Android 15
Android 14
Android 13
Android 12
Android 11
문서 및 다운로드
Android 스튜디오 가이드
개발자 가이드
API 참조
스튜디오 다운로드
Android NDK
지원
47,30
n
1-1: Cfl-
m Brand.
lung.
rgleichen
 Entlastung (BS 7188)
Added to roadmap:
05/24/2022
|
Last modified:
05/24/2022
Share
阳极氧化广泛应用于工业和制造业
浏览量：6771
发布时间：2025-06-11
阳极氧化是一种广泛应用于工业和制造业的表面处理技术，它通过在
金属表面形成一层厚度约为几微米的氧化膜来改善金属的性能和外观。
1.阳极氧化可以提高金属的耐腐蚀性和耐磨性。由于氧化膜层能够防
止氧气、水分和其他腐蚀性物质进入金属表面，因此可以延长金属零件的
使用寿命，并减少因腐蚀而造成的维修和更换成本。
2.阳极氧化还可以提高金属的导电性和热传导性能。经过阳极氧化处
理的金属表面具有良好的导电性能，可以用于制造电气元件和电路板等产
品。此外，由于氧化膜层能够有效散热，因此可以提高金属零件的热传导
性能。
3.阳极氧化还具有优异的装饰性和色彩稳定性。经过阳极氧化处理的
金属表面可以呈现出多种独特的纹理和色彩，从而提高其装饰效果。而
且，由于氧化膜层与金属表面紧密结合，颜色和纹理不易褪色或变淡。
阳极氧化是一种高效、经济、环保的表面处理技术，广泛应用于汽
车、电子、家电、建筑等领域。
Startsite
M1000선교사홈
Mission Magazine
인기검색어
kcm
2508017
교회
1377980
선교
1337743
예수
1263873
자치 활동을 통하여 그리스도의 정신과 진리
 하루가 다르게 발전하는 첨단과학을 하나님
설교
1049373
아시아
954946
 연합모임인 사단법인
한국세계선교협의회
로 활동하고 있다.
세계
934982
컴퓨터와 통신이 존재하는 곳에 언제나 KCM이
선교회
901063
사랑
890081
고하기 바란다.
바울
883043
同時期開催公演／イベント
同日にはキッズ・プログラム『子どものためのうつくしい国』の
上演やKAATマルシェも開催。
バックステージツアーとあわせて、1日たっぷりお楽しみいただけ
★ ★ ★ ★ ★ ★ ★
◆ **Brief**: Could the data above be returned exactly as it stands?

◆ **Response area**:
Android 15
Android 14
Android 13
Android 12
Android 11
문서 및 다운로드
Android 스튜디오 가이드
개발자 가이드
API 참조
스튜디오 다운로드
Android NDK
지원
47,30
n
1-1: Cfl-
m Brand.
lung.
rgleichen
 Entlastung (BS 7188)
Added to roadmap:
05/24/2022
|
Last modified:
05/24/2022
Share
阳极氧化广泛应用于工业和制造业
浏览量：6771
发布时间：2025-06-11
阳极氧化是一种广泛应用于工业和制造业的表面处理技术，它通过在
金属表面形成一层厚度约为几微米的氧化膜来改善金属的性能和外观。
1.阳极氧化可以提高金属的耐腐蚀性和耐磨性。由于氧化膜层能够防
止氧气、水分和其他腐蚀性物质进入金属表面，因此可以延长金属零件的
使用寿命，并减少因腐蚀而造成的维修和更换成本。
2.阳极氧化还可以提高金属的导电性和热传导性能。经过阳极氧化处
理的金属表面具有良好的导电性能，可以用于制造电气元件和电路板等产
品。此外，由于氧化膜层能够有效散热，因此可以提高金属零件的热传导
性能。
3.阳极氧化还具有优异的装饰性和色彩稳定性。经过阳极氧化处理的
金属表面可以呈现出多种独特的纹理和色彩，从而提高其装饰效果。而
且，由于氧化膜层与金属表面紧密结合，颜色和纹理不易褪色或变淡。
阳极氧化是一种高效、经济、环保的表面处理技术，广泛应用于汽
车、电子、家电、建筑等领域。
Startsite
M1000선교사홈
Mission Magazine
인기검색어
kcm
2508017
교회
1377980
선교
1337743
예수
1263873
자치 활동을 통하여 그리스도의 정신과 진리
 하루가 다르게 발전하는 첨단과학을 하나님
설교
1049373
아시아
954946
 연합모임인 사단법인
한국세계선교협의회
로 활동하고 있다.
세계
934982
컴퓨터와 통신이 존재하는 곳에 언제나 KCM이
선교회
901063
사랑
890081
고하기 바란다.
바울
883043
同時期開催公演／イベント
同日にはキッズ・プログラム『子どものためのうつくしい国』の
上演やKAATマルシェも開催。
バックステージツアーとあわせて、1日たっぷりお楽しみいただけ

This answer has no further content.